It is a commonplace that any equation can be expressed in the figurative language of non-Euclidean geometry and represented in three dimensions. This interpretation relates the symmetriad to Lobachevsky's cones and Riemann's negative curves, although its unimaginable complexity makes the relationship highly tenuous. The eventual form occupies an area of several cubic miles and extends far beyond our whole system of mathematics. In addition, this extension is four-dimensional, for the fundamental terms of the equations use a temporal symbolism expressed in the internal changes over a given period.

It would be only natural, clearly, to suppose that the symmetriad is a 'computer' of the living ocean, performing calculations for a purpose that we are not able to grasp. This was Fremont's theory, now generally discounted. The hypothesis was a tempting one, but it proved impossible to sustain the concept that the living ocean examined problems of matter, the cosmos and existence through the medium of titanic eruptions, in which every particle had an indispensable function as a controlled element in an analytical system of infinite purity. In fact, numerous phenomena contradict this over-simplified (some say childishly naïve) concept.

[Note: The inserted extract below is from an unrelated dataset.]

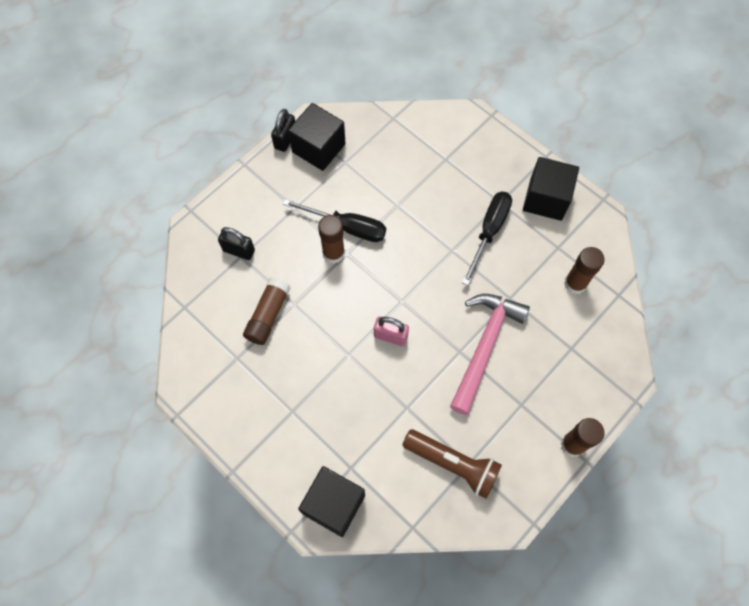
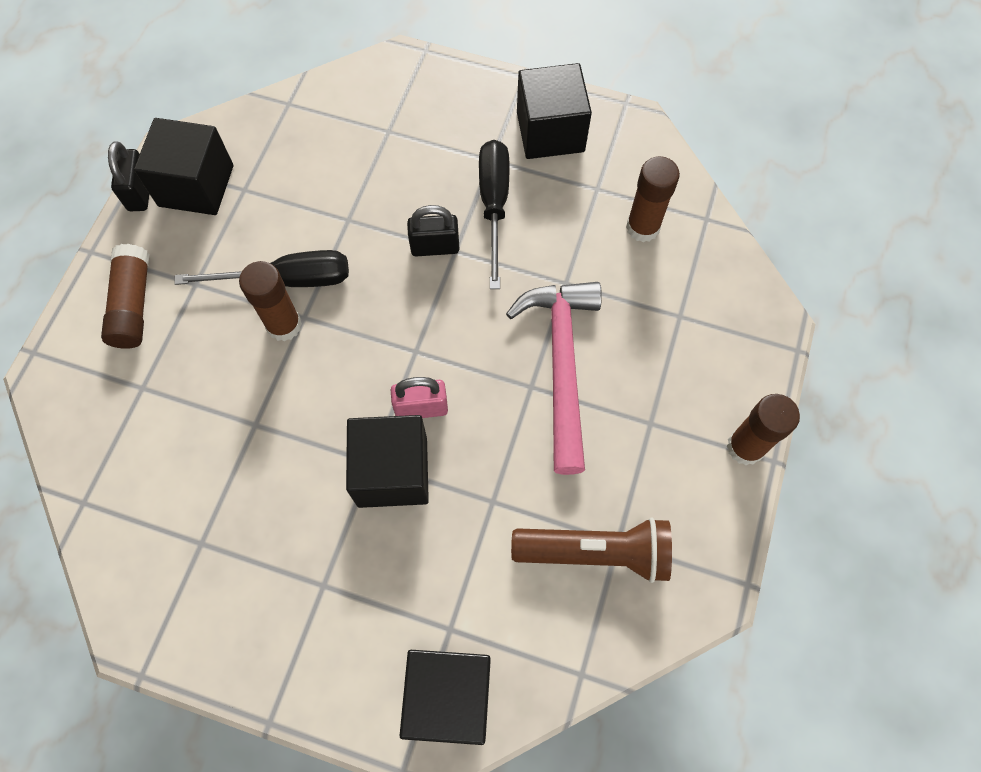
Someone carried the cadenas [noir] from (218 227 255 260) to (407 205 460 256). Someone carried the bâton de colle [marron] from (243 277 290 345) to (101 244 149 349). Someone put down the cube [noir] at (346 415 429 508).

Any number of attempts have been made to transpose and 'illustrate' the symmetriad, and Averian's demonstration was particularly well received. Let us imagine, he said, an edifice dating from the great days of Babylon, but built of some living, sensitive substance with the capacity to evolve: the architectonics of this edifice pass through a series of phases, and we see it adopt the forms of a Greek, then of a Roman building. The columns sprout like branches and become narrower, the roof grows lighter, rises, curves, the arch describes an abrupt parabola then breaks down into an arrow shape: the Gothic is born, comes to maturity and gives way in time to new forms. Austerity of line gives way to a riot of exploding lines and shapes, and the Baroque runs wild. If the progression continues—and the successive mutations are to be seen as stages in the life of an evolving organism—we finally arrive at the architecture of the space age, and perhaps too at some understanding of the symmetriad.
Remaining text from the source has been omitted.